Task:
Return only that part of the material below which starts with the line containing "thumb cmc: (400, 281)" and goes on through the line containing "middle dip: (910, 906)", restated exactly.

Data extracts:
□ □ □ □ □
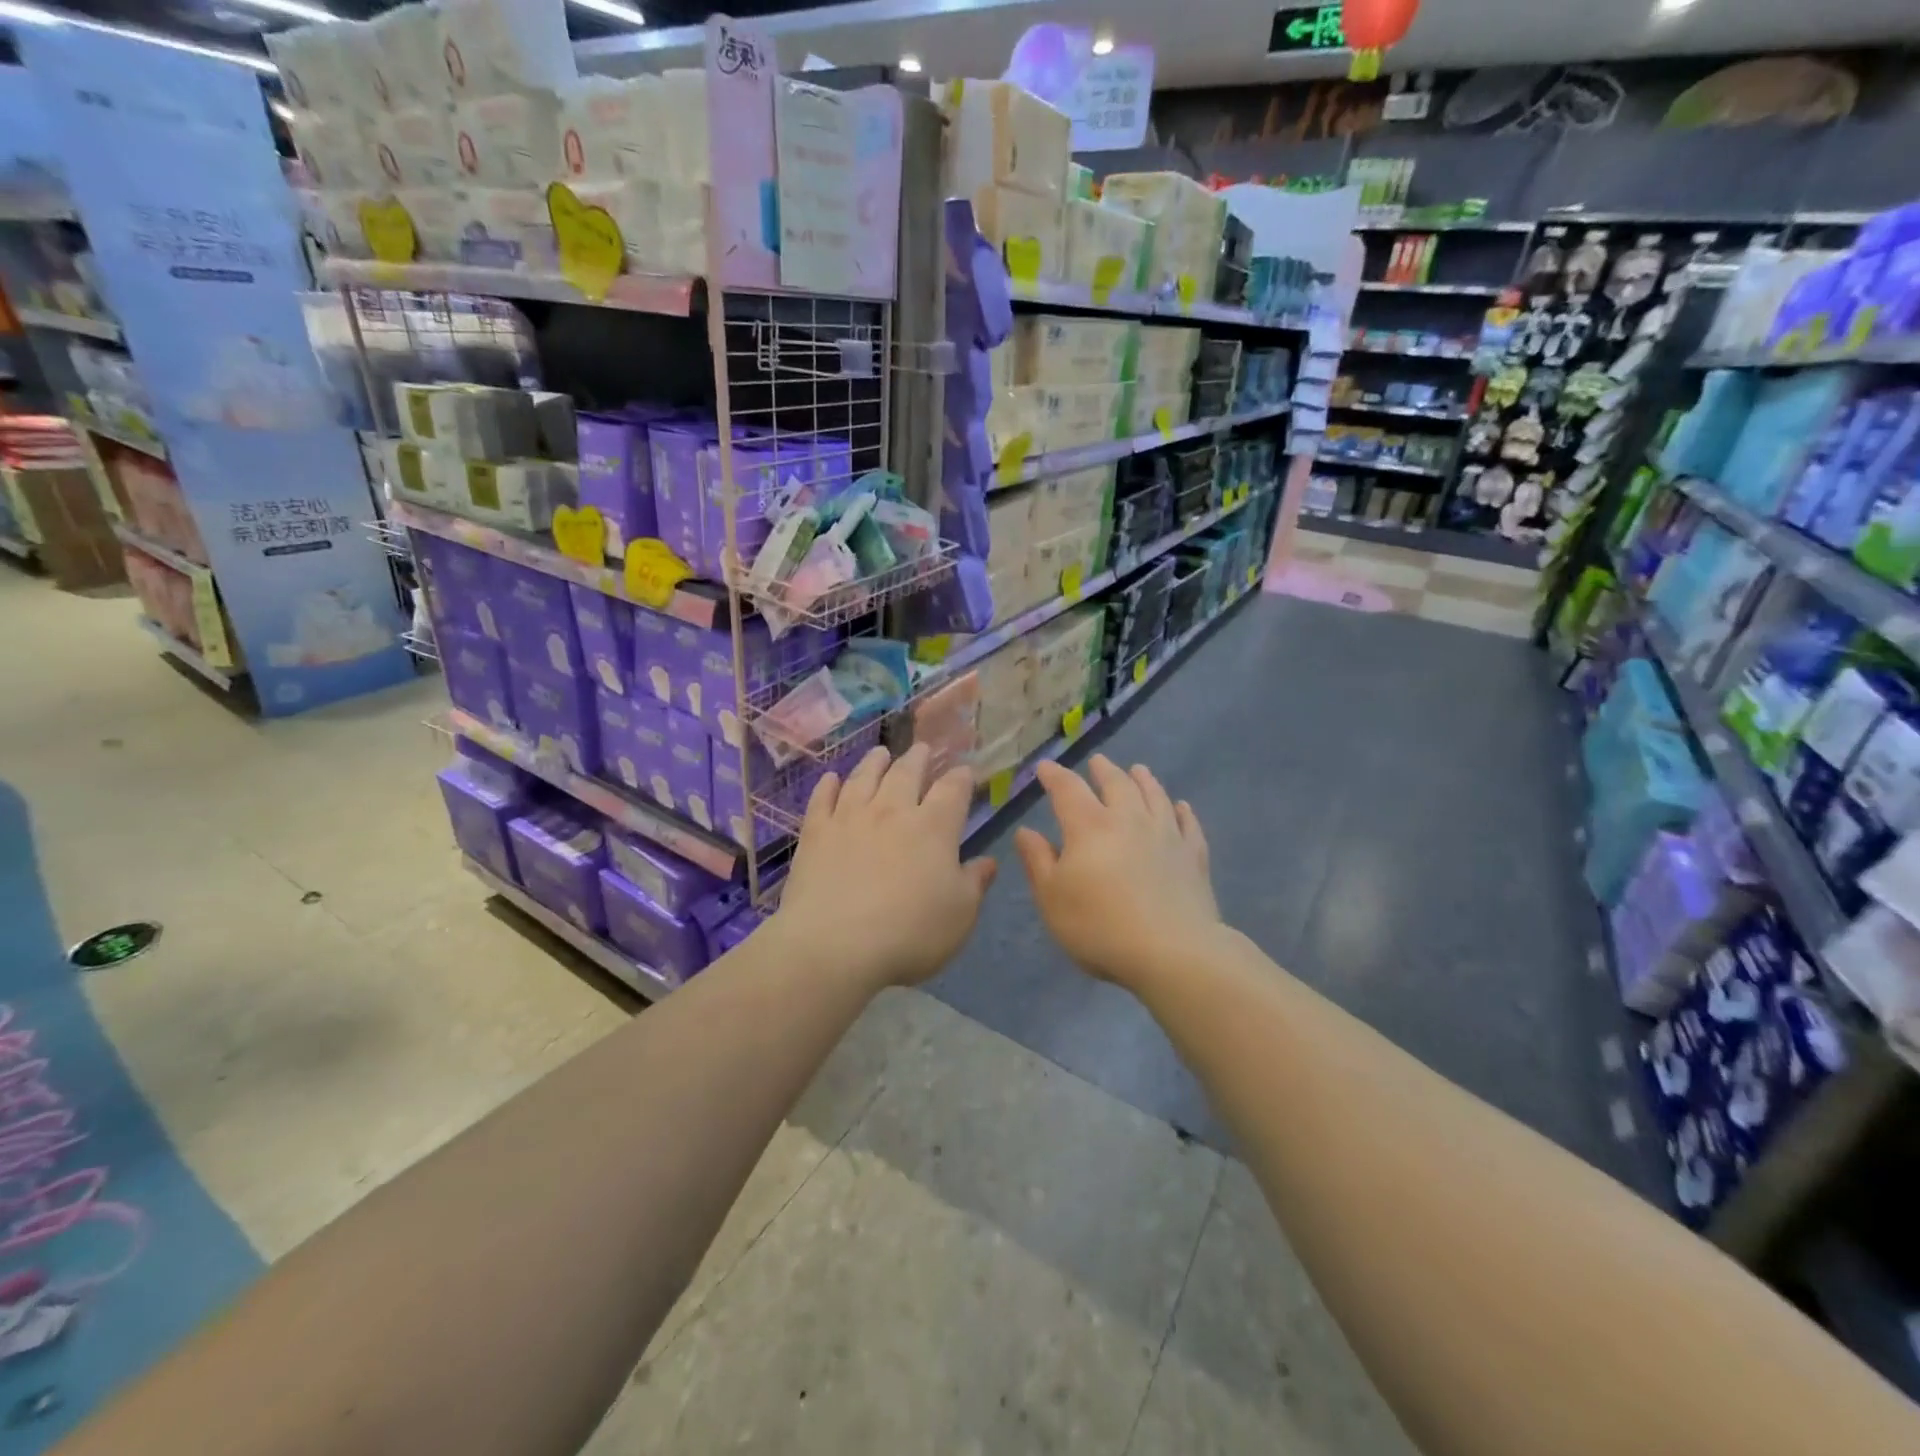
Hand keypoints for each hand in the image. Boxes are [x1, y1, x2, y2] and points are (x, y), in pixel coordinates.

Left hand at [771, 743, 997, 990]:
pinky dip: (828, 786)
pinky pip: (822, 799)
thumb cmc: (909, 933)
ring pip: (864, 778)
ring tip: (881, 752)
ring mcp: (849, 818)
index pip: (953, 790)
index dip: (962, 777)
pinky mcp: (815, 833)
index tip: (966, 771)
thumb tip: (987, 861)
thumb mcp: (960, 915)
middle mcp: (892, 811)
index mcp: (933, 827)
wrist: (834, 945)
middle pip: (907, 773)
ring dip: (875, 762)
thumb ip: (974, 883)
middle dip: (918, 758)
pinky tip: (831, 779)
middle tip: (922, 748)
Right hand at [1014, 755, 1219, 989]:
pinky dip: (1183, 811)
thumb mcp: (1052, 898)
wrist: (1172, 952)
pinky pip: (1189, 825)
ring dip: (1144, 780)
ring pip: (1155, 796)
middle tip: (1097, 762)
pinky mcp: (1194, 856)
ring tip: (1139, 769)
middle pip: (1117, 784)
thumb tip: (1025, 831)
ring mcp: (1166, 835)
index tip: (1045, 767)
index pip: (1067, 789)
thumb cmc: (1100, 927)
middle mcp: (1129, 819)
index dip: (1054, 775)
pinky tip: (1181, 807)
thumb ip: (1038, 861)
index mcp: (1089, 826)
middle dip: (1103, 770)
□ □ □ □ □
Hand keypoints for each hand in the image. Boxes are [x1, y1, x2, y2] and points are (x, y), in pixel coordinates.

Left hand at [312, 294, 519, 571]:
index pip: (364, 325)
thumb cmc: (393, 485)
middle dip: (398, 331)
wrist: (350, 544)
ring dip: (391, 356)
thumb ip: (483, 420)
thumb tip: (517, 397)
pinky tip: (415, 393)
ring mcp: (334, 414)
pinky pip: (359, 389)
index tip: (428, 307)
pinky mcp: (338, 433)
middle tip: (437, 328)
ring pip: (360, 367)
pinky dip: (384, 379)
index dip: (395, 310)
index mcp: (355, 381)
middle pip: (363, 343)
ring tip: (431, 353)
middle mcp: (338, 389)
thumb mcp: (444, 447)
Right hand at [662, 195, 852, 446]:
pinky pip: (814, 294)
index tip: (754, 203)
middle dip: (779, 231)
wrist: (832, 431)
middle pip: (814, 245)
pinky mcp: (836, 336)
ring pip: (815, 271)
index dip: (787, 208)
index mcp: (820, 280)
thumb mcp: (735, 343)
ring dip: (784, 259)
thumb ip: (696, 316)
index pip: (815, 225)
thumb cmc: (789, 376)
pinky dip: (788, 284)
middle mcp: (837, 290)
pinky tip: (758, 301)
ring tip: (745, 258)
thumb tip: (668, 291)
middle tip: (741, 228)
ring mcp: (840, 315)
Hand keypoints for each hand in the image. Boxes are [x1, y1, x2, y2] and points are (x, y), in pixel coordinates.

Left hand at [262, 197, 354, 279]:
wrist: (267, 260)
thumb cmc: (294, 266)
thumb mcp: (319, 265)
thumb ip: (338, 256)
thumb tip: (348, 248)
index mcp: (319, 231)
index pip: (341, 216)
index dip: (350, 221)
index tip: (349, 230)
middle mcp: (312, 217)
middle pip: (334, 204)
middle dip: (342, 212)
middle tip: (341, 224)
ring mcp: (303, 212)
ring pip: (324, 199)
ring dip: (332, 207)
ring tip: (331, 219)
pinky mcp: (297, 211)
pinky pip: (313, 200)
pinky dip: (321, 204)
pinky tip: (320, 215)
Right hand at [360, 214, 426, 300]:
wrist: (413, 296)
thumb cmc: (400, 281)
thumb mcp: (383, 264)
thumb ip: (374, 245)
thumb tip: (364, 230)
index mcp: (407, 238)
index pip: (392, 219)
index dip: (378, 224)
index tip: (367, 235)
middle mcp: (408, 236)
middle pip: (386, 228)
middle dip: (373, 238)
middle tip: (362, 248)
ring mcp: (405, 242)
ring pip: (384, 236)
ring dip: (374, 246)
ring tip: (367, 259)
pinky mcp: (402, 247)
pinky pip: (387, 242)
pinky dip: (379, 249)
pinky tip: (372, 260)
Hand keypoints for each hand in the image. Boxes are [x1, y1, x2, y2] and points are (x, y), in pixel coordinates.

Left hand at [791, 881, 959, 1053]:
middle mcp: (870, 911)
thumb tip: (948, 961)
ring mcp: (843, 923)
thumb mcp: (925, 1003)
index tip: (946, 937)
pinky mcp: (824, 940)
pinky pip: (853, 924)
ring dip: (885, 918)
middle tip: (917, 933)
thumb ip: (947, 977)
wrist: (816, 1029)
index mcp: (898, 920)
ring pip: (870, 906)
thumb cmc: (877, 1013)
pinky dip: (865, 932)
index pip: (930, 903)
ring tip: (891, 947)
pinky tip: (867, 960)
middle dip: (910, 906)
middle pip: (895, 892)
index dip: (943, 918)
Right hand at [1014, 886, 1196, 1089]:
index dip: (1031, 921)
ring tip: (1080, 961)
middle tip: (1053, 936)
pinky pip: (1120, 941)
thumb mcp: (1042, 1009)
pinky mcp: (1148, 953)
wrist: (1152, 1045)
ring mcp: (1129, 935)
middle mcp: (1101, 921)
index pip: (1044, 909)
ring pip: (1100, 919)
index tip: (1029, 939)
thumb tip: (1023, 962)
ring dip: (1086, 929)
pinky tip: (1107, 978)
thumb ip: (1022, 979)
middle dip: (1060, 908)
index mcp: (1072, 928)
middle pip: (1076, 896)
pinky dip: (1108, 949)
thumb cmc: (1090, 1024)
□ □ □ □ □
Task solution:
thumb cmc: (400, 281)
thumb mcp: (383, 264)
thumb ip: (374, 245)
thumb tip: (364, 230)
index mcp: (407, 238)
index pip: (392, 219)
index dip: (378, 224)
index tip: (367, 235)
middle mcp: (408, 236)
middle pip: (386, 228)
middle dip: (373, 238)
middle tip: (362, 248)
ring mcp: (405, 242)
ring pip: (384, 236)
ring dip: (374, 246)
ring tip: (367, 259)
pinky mcp: (402, 247)
pinky pip: (387, 242)
pinky dip: (379, 249)
pinky tip: (372, 260)
Hand keypoints for each hand in the image. Boxes are [x1, y1, x2, y2] and points are (x, y), in pixel coordinates.

Left hand at [791, 881, 959, 1053]:
middle mcp: (870, 911)
thumb tip: (948, 961)
ring mcp: (843, 923)
thumb mcp: (925, 1003)
index tip: (946, 937)
pinky mcp: (824, 940)
pinky pip: (853, 924)
ring dip: (885, 918)
middle tip: (917, 933)
thumb ip: (947, 977)
wrist: (816, 1029)
index mcp: (898, 920)
ring pip: (870, 906)
thumb cmc: (877, 1013)
pinky dip: (865, 932)
index pip: (930, 903)
ring tip: (891, 947)
pinky tip: (867, 960)
middle dip: (910, 906)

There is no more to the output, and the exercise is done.